JD.com’s Richard Liu reasserts control at e-commerce empire, berating executives for poor performance as growth slows
- JD.com’s billionaire founder Richard Liu berates aides for slow growth and strategy mistakes as industry struggles in wake of Covid-19
- Analysts say reports of Liu’s intervention shows he is still in firm control of e-commerce giant despite stepping back from frontline roles
In two video conference meetings across November and December, Liu criticised the company’s executives and, without naming any specific individuals, described some as “liars”, according to people briefed on the meetings. Liu spoke from Hong Kong after settling a civil case involving a rape allegation against him in the US in early October.
One JD employee who attended the December meeting and who declined to be named due to the sensitivity of the matter, said Liu talked about a senior management reshuffle. “Liu said only one and half vice-presidents in the retail business unit tells him the truth,” the employee said. “That unit has about 40 vice-presidents, so you can imagine the pressure on them.”
According to a second person familiar with the matter, Liu criticised JD Digits – formerly known as JD Technology – for sluggish performance, putting pressure on chief executive Li Yayun. Li was chief compliance officer for JD.com before she took over as head of JD Digits in 2021, shortly after it cancelled an IPO application amid tighter regulation of online credit.
While Liu has quit many frontline positions at the business empire he created, the 49-year-old has maintained control of JD.com through voting rights as well as a strategic committee he chairs. The Strategy Executive Committee of JD.com is made of 18 top executives but Liu remains the undisputed decision maker, one of the sources said.

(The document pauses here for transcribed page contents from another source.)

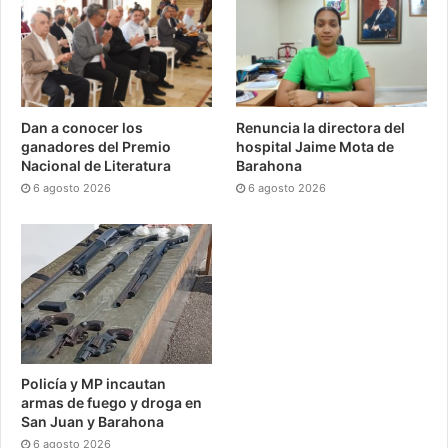
Dan a conocer los
Renuncia la directora del
ganadores del Premio
hospital Jaime Mota de
Nacional de Literatura
Barahona
6 agosto 2026
6 agosto 2026
Policía y MP incautan
armas de fuego y droga en
San Juan y Barahona
6 agosto 2026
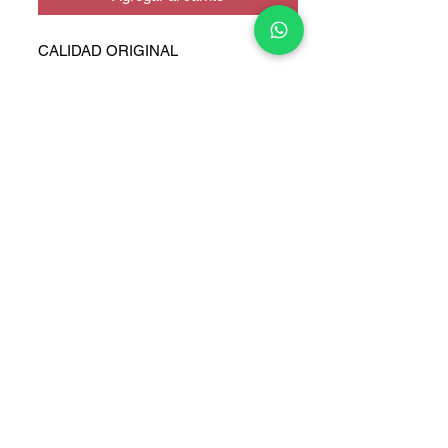
CALIDAD ORIGINAL
COPYRIGHT © 2025 TELEFONITIS - TODOS LOS DERECHOS
RESERVADOS.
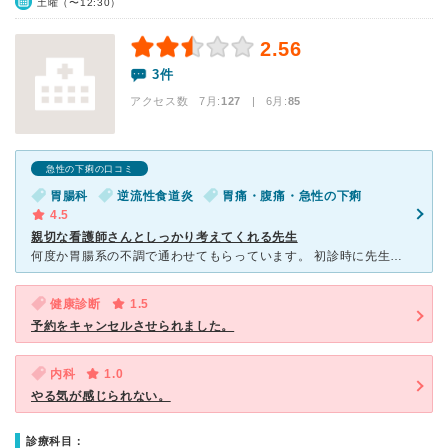
土曜（〜12:30）
2.56
3件
アクセス数 7月:
127
| 6月:
85
急性の下痢の口コミ
胃腸科
逆流性食道炎
胃痛・腹痛・急性の下痢
4.5
親切な看護師さんとしっかり考えてくれる先生
何度か胃腸系の不調で通わせてもらっています。 初診時に先生に沢山症状を言って、助けてほしいと藁にもすがる気持ちで話をしたのですが、 その際も先生は頭を悩ませ、親身に話を聞いてくれ、お薬を処方してく
健康診断
1.5
予約をキャンセルさせられました。
内科
1.0
やる気が感じられない。
診療科目：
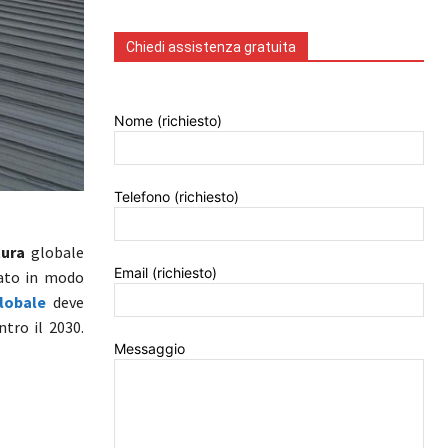
Chiedi assistenza gratuita
Nome (richiesto)
Telefono (richiesto)
ura
globale
Email (richiesto)
gato in modo
lobale
deve
tro il 2030.
Messaggio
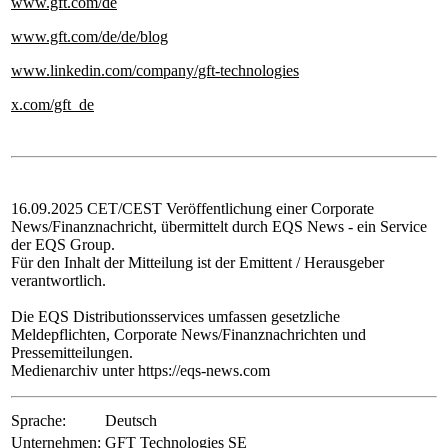
www.gft.com/de
www.gft.com/de/de/blog
www.linkedin.com/company/gft-technologies
x.com/gft_de
16.09.2025 CET/CEST Veröffentlichung einer Corporate
News/Finanznachricht, übermittelt durch EQS News - ein Service
der EQS Group.
Für den Inhalt der Mitteilung ist der Emittent / Herausgeber
verantwortlich.
Die EQS Distributionsservices umfassen gesetzliche
Meldepflichten, Corporate News/Finanznachrichten und
Pressemitteilungen.
Medienarchiv unter https://eqs-news.com
Sprache:
Deutsch
Unternehmen:
GFT Technologies SE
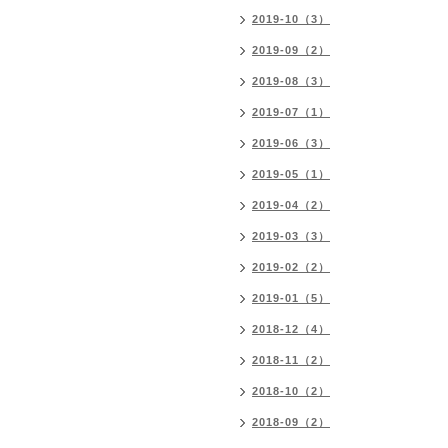
2019-10（3）
2019-09（2）
2019-08（3）
2019-07（1）
2019-06（3）
2019-05（1）
2019-04（2）
2019-03（3）
2019-02（2）
2019-01（5）
2018-12（4）
2018-11（2）
2018-10（2）
2018-09（2）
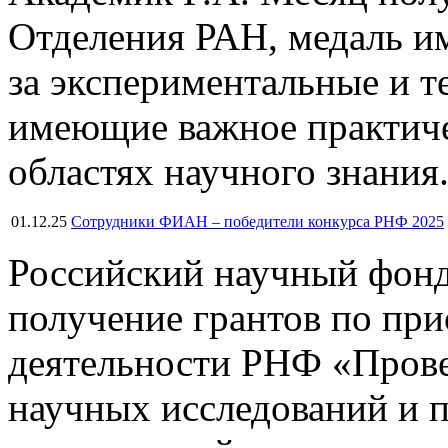
Отделения РАН, медаль и
за экспериментальные и т
имеющие важное практиче
областях научного знания
01.12.25
Сотрудники ФИАН – победители конкурса РНФ 2025
Российский научный фонд
получение грантов по пр
деятельности РНФ «Пров
научных исследований и 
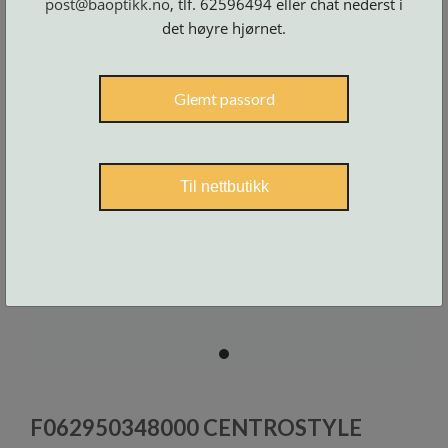
post@baoptikk.no
, tlf. 62596494 eller chat nederst i
Skruer
og
det høyre hjørnet.
tilbehør
Glemt passord
Til nettbutikk
item
0
Item
1
F062950348000 CENTROSTYLE
of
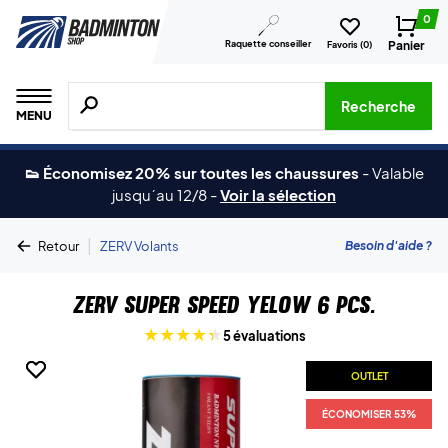
0
Raquette conseiller
Panier
Favoris (
0
)
Recherche de produits, de marques, etc.
Recherche
MENU
👟 Économisez 20% sur toutes les chaussures
-
Valable
jusqu´au 12/8
-
Voir la sélection
|
Besoin d'aide ?
Retour
ZERV Volants
ZERV Super Speed Yelow 6 pcs.
5 évaluations
OUTLET
OUTLET
ÉCONOMISER 53%
ÉCONOMISER 53%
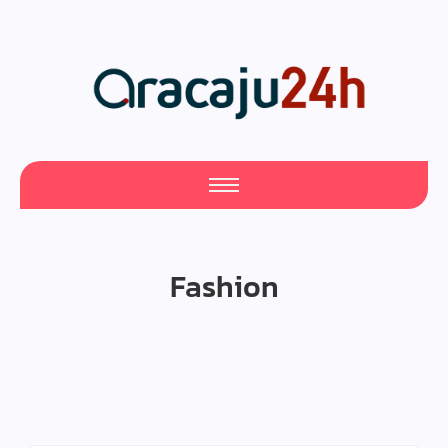
Fashion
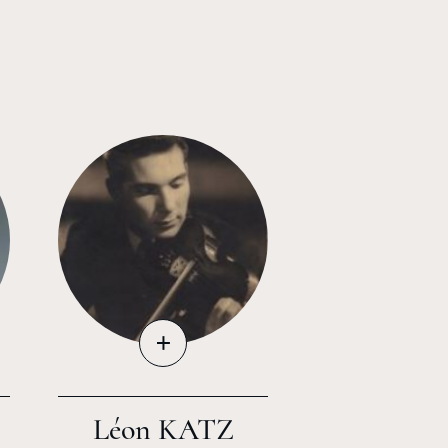
+
Léon KATZ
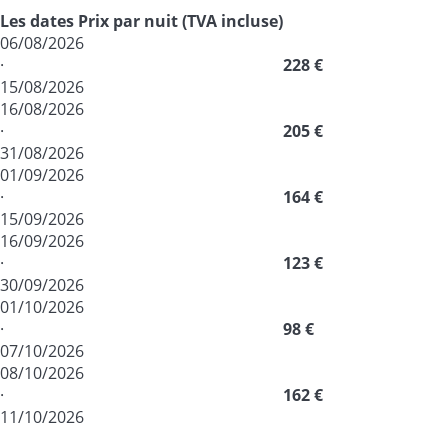
Les dates
Prix par nuit (TVA incluse)
06/08/2026
·
228 €
15/08/2026
16/08/2026
·
205 €
31/08/2026
01/09/2026
·
164 €
15/09/2026
16/09/2026
·
123 €
30/09/2026
01/10/2026
·
98 €
07/10/2026
08/10/2026
·
162 €
11/10/2026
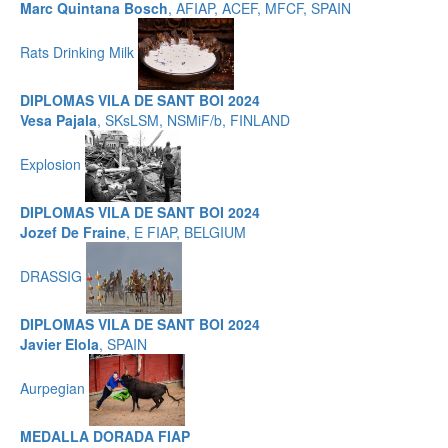
Marc Quintana Bosch
, AFIAP, ACEF, MFCF, SPAIN
Rats Drinking Milk
DIPLOMAS VILA DE SANT BOI 2024
Vesa Pajala
, SKsLSM, NSMiF/b, FINLAND
Explosion
DIPLOMAS VILA DE SANT BOI 2024
Jozef De Fraine
, E FIAP, BELGIUM
DRASSIG
DIPLOMAS VILA DE SANT BOI 2024
Javier Elola
, SPAIN
Aurpegian
MEDALLA DORADA FIAP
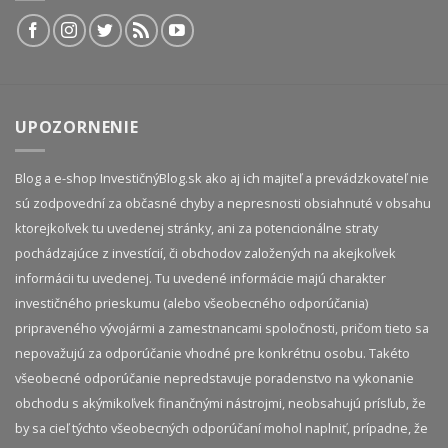
UPOZORNENIE
Blog a e-shop InvestičnýBlog.sk ako aj ich majiteľ a prevádzkovateľ nie
sú zodpovední za občasné chyby a nepresnosti obsiahnuté v obsahu
ktorejkoľvek tu uvedenej stránky, ani za potencionálne straty
pochádzajúce z investícií, či obchodov založených na akejkoľvek
informácii tu uvedenej. Tu uvedené informácie majú charakter
investičného prieskumu (alebo všeobecného odporúčania)
pripraveného vývojármi a zamestnancami spoločnosti, pričom tieto sa
nepovažujú za odporúčanie vhodné pre konkrétnu osobu. Takéto
všeobecné odporúčanie nepredstavuje poradenstvo na vykonanie
obchodu s akýmikoľvek finančnými nástrojmi, neobsahujú prísľub, že
by sa cieľ týchto všeobecných odporúčaní mohol naplniť, prípadne, že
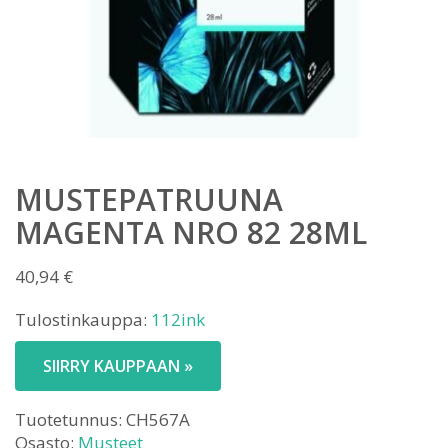
MUSTEPATRUUNA
MAGENTA NRO 82 28ML
40,94
€
Tulostinkauppa:
112ink
SIIRRY KAUPPAAN »
Tuotetunnus:
CH567A
Osasto:
Musteet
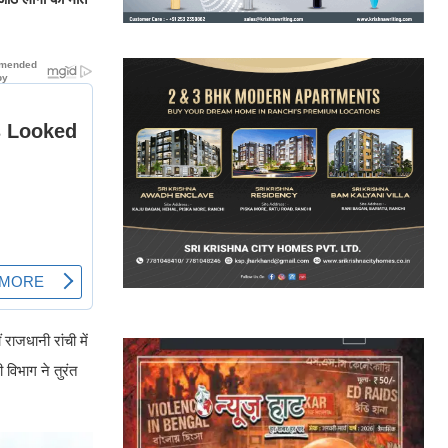
ाजधानी रांची में
विभाग ने तुरंत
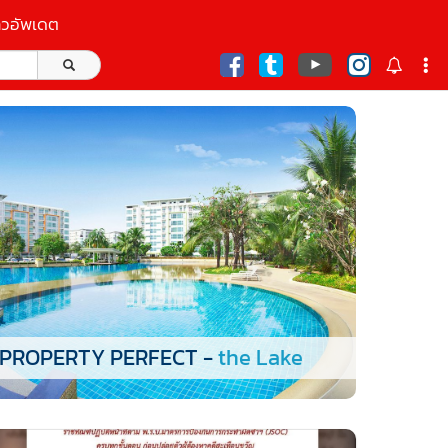
าวอัพเดต
ก
PROPERTY PERFECT -
the Lake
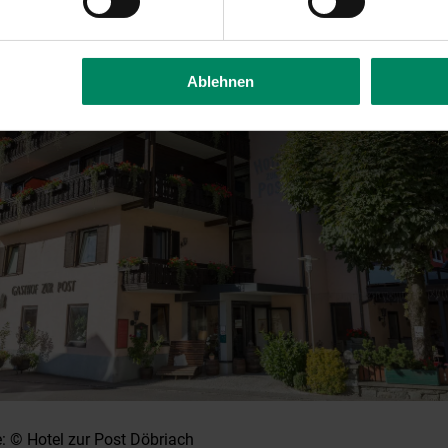
Ablehnen
e: © Hotel zur Post Döbriach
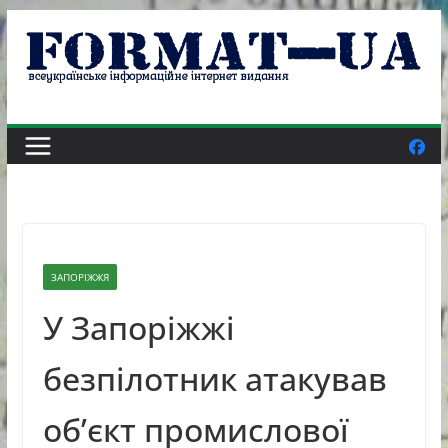
Skip
to
content
ЗАПОРІЖЖЯ
У Запоріжжі
безпілотник атакував
об’єкт промислової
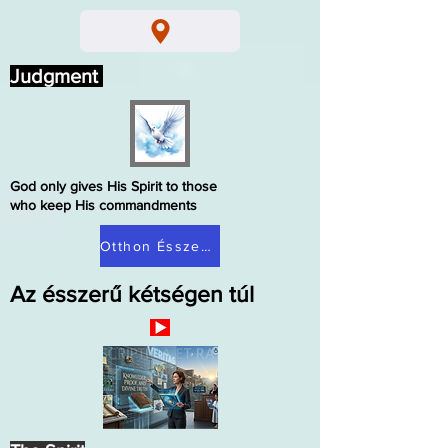
Judgment
God only gives His Spirit to those
who keep His commandments
Otthon Ésszerű kétség
Az ésszerű kétségen túl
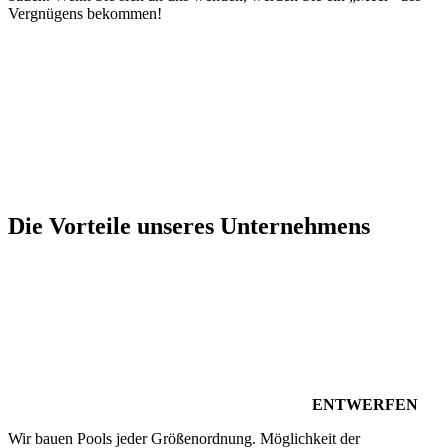
Vergnügens bekommen!
Die Vorteile unseres Unternehmens
ENTWERFEN
Wir bauen Pools jeder Größenordnung. Möglichkeit der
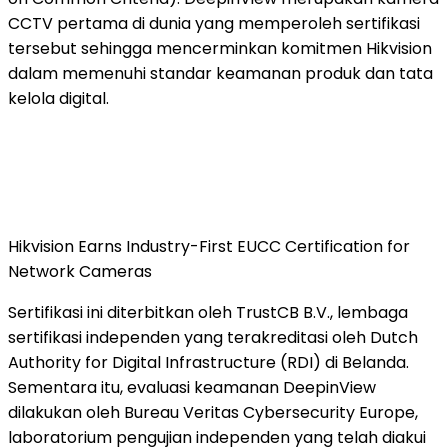
CCTV pertama di dunia yang memperoleh sertifikasi
tersebut sehingga mencerminkan komitmen Hikvision
dalam memenuhi standar keamanan produk dan tata
kelola digital.
Hikvision Earns Industry-First EUCC Certification for
Network Cameras
Sertifikasi ini diterbitkan oleh TrustCB B.V., lembaga
sertifikasi independen yang terakreditasi oleh Dutch
Authority for Digital Infrastructure (RDI) di Belanda.
Sementara itu, evaluasi keamanan DeepinView
dilakukan oleh Bureau Veritas Cybersecurity Europe,
laboratorium pengujian independen yang telah diakui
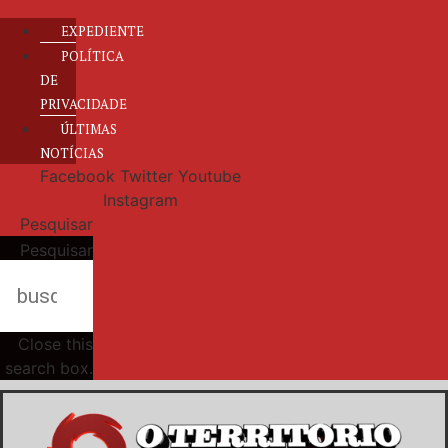
EXPEDIENTE
POLÍTICA
DE
PRIVACIDADE
ÚLTIMAS
NOTÍCIAS
Facebook
Twitter
Youtube
Instagram
Pesquisar
Pesquisar
Close this
search box.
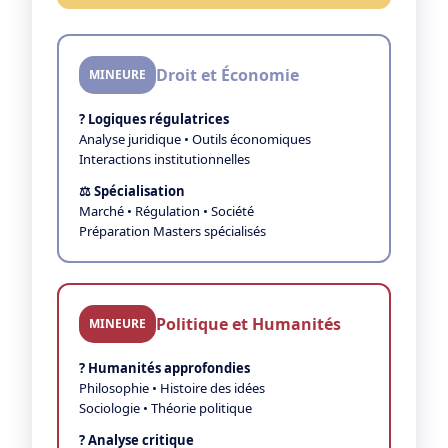
Droit et Économie
MINEURE
? Logiques régulatrices
Analyse juridique • Outils économiques
Interactions institutionnelles
⚖️ Spécialisation
Marché • Régulation • Société
Préparation Masters spécialisés
Politique et Humanités
MINEURE
? Humanités approfondies
Philosophie • Histoire des idées
Sociologie • Théorie politique
? Analyse critique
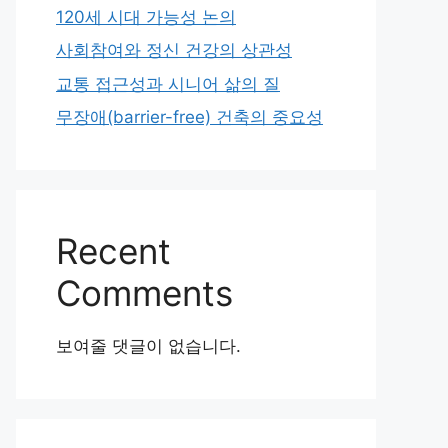
120세 시대 가능성 논의
사회참여와 정신 건강의 상관성
교통 접근성과 시니어 삶의 질
무장애(barrier-free) 건축의 중요성
Recent
Comments
보여줄 댓글이 없습니다.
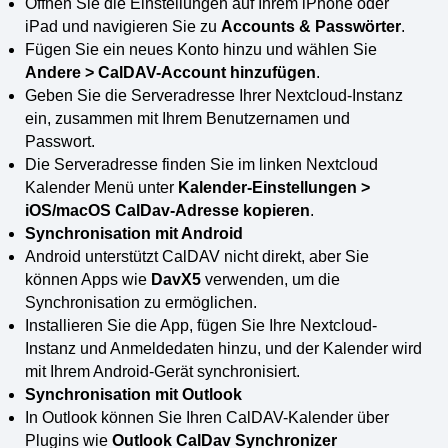
Öffnen Sie die Einstellungen auf Ihrem iPhone oder
iPad und navigieren Sie zu
Accounts & Passwörter
.
Fügen Sie ein neues Konto hinzu und wählen Sie
Andere > CalDAV-Account hinzufügen
.
Geben Sie die Serveradresse Ihrer Nextcloud-Instanz
ein, zusammen mit Ihrem Benutzernamen und
Passwort.
Die Serveradresse finden Sie im linken Nextcloud
Kalender Menü unter
Kalender-Einstellungen >
iOS/macOS CalDav-Adresse kopieren
.
Synchronisation mit Android
Android unterstützt CalDAV nicht direkt, aber Sie
können Apps wie
DavX5
verwenden, um die
Synchronisation zu ermöglichen.
Installieren Sie die App, fügen Sie Ihre Nextcloud-
Instanz und Anmeldedaten hinzu, und der Kalender wird
mit Ihrem Android-Gerät synchronisiert.
Synchronisation mit Outlook
In Outlook können Sie Ihren CalDAV-Kalender über
Plugins wie
Outlook CalDav Synchronizer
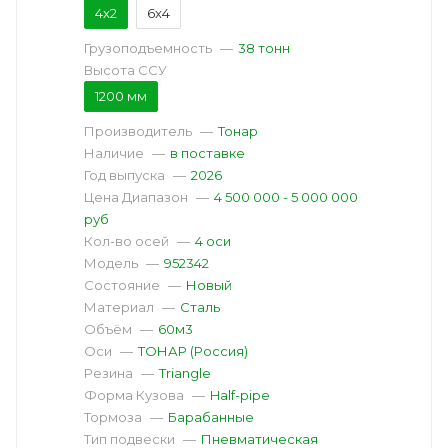
4x2
6x4
Грузоподъемность
—
38 тонн
Высота ССУ
1200 мм
Производитель
—
Тонар
Наличие
—
в поставке
Год выпуска
—
2026
Цена Диапазон
—
4 500 000 - 5 000 000
руб
Кол-во осей
—
4 оси
Модель
—
952342
Состояние
—
Новый
Материал
—
Сталь
Объём
—
60м3
Оси
—
ТОНАР (Россия)
Резина
—
Triangle
Форма Кузова
—
Half-pipe
Тормоза
—
Барабанные
Тип подвески
—
Пневматическая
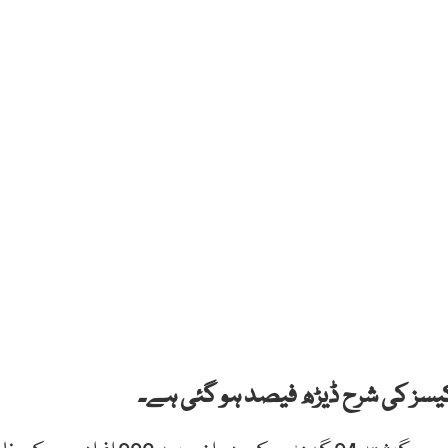
سز کی شرح ڈیڑھ فیصد ہو گئی ہے۔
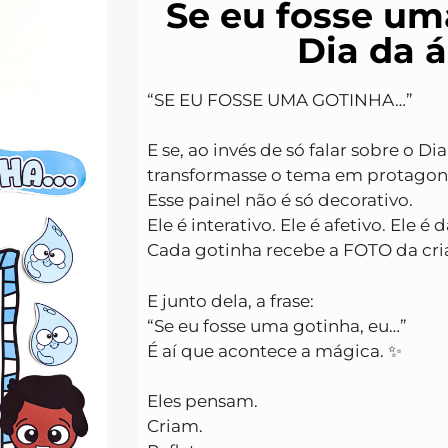
Se eu fosse um
Dia da 
“SE EU FOSSE UMA GOTINHA…”
E se, ao invés de só falar sobre o Di
transformasse o tema em protago
Esse painel não é só decorativo.
Ele é interativo. Ele é afetivo. Ele é 
Cada gotinha recebe a FOTO da cri
E junto dela, a frase:
“Se eu fosse uma gotinha, eu…”
É aí que acontece a mágica. ✨
Eles pensam.
Criam.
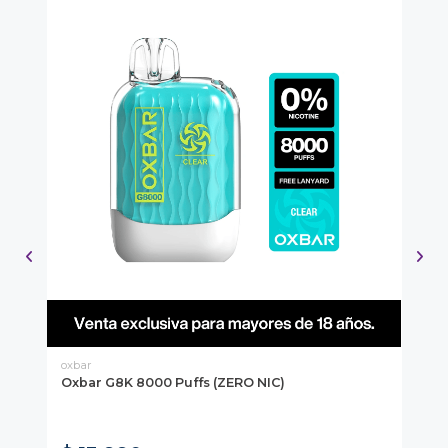
oxbar
Fro
Oxbar G8K 8000 Puffs (ZERO NIC)
Fr
Ma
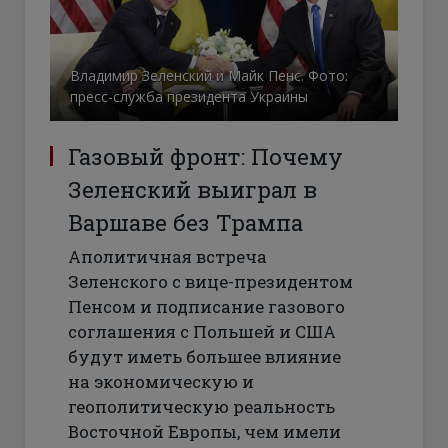
Владимир Зеленский и Майк Пенс. Фото:
пресс-служба президента Украины
Газовый фронт: Почему
Зеленский выиграл в
Варшаве без Трампа
Аполитичная встреча
Зеленского с вице-президентом
Пенсом и подписание газового
соглашения с Польшей и США
будут иметь большее влияние
на экономическую и
геополитическую реальность
Восточной Европы, чем имели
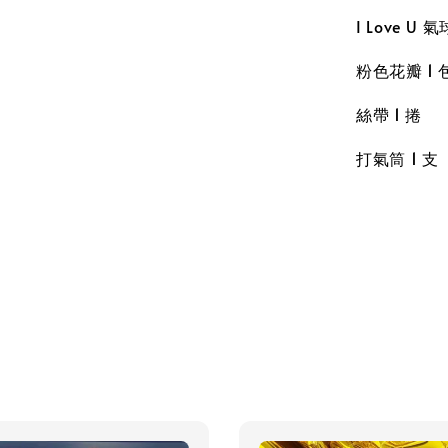
I Love U 氣
粉色花瓣 1 
絲帶 1 捲
打氣筒 1 支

Some of the content from Liu’s internal meetings has been previously reported by local media. According to local media outlet Huxiu, Liu spent one-and-a-half hours lecturing aides, criticising them for using fancy PowerPoint slides to cover up business incompetence.
JD.com did not immediately respond to a request for comment on the matter.
Liu’s sudden display of anger, after stepping down in April to hand over the CEO role to long-time confidant and company veteran Xu Lei, signals his determination to tackle challenges for the firm as the country’s e-commerce industry struggles amid slowing economic growth and Covid-19 related supply chain disruption.
Beijing-based JD.com posted 11 per cent revenue growth in the September quarter, higher than rival Alibaba Group Holding’s tepid 3 per cent growth but lower than budget platform Pinduoduo’s 65 per cent. Alibaba owns the Post.
JD.com’s Nasdaq-traded shares have dropped 12 per cent this year. In comparison, Pinduoduo’s Nasdaq stock has climbed more than 51 per cent.
According to the Huxiu report, Liu was particularly unhappy about the company’s pricing strategy.
“We need to go back to common sense, the five elements of business: product, price, service, cost and efficiency,” Liu told executives in a fourth-quarter management meeting, according to the report.
If JD.com is not able to win over the hearts of consumers, JD.com will become the next Suning.com, Liu warned. Suning.com is a home appliance maker based in Jiangsu Province, where Liu is from, which is currently going through a debt restructuring process.
Li Chengdong, founder and chief analyst at Beijing-based e-commerce consultancy Dolphin, said the reports show that Liu remains in firm control of his business empire. “He is on top of updates and the data from important businesses,” he said.